All lines from the one containing "Транспортные услуги" to the end of the entries below should be output exactly as they appear. No other lines should be output.

Stored data entries:
++++++++++

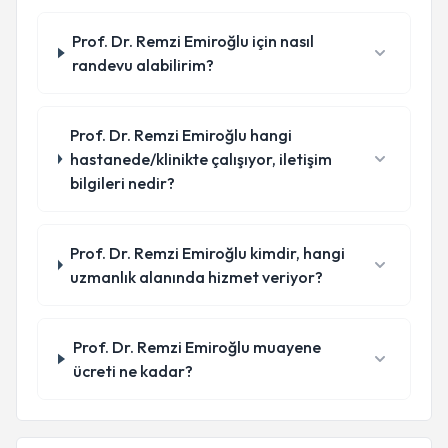
Prof. Dr. Remzi Emiroğlu için nasıl
randevu alabilirim?
Prof. Dr. Remzi Emiroğlu hangi
hastanede/klinikte çalışıyor, iletişim
bilgileri nedir?
Prof. Dr. Remzi Emiroğlu kimdir, hangi
uzmanlık alanında hizmet veriyor?
Prof. Dr. Remzi Emiroğlu muayene
ücreti ne kadar?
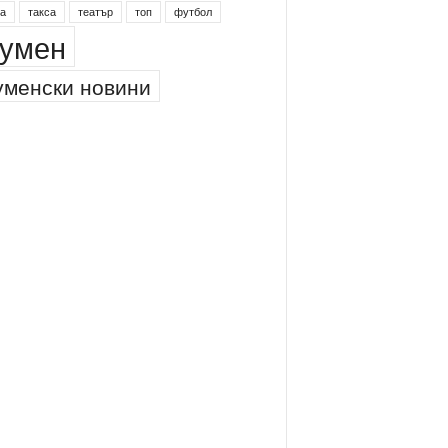
инг
питейна вода
проверки
професия
а
такса
театър
топ
футбол
умен
менски новини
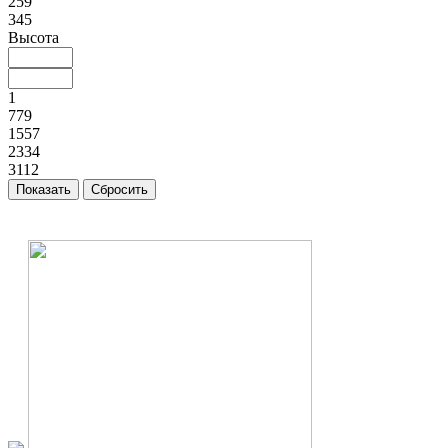
259
345
Высота
1
779
1557
2334
3112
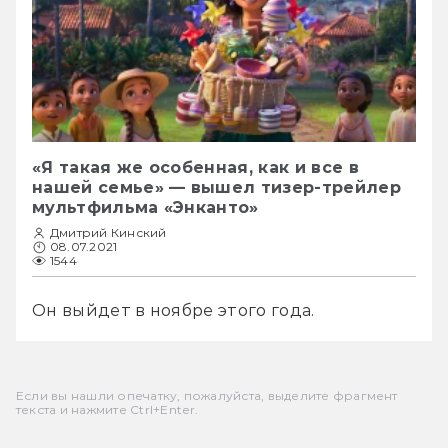
«Я такая же особенная, как и все в
нашей семье» — вышел тизер-трейлер
мультфильма «Энканто»
Дмитрий Кинский
08.07.2021
1544
Он выйдет в ноябре этого года.
Если вы нашли опечатку, пожалуйста, выделите фрагмент
текста и нажмите Ctrl+Enter.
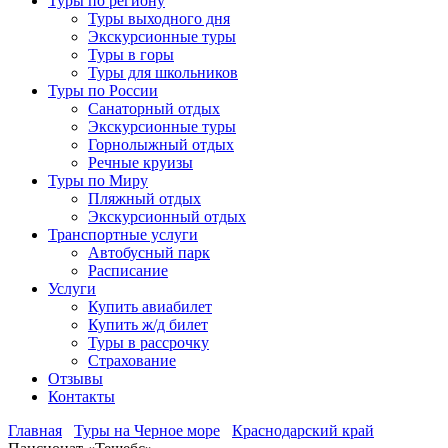
Туры по региону
Туры выходного дня
Экскурсионные туры
Туры в горы
Туры для школьников
Туры по России
Санаторный отдых
Экскурсионные туры
Горнолыжный отдых
Речные круизы
Туры по Миру
Пляжный отдых
Экскурсионный отдых
Транспортные услуги
Автобусный парк
Расписание
Услуги
Купить авиабилет
Купить ж/д билет
Туры в рассрочку
Страхование
Отзывы
Контакты
Главная
Туры на Черное море
Краснодарский край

++++++++++

== EXPECTED ANSWER ==
Транспортные услуги
Автобусный парк
Расписание
Услуги
Купить авиабилет
Купить ж/д билет
Туры в рассрочку
Страхование
Отзывы
Контакты
Главная
Туры на Черное море
Краснодарский край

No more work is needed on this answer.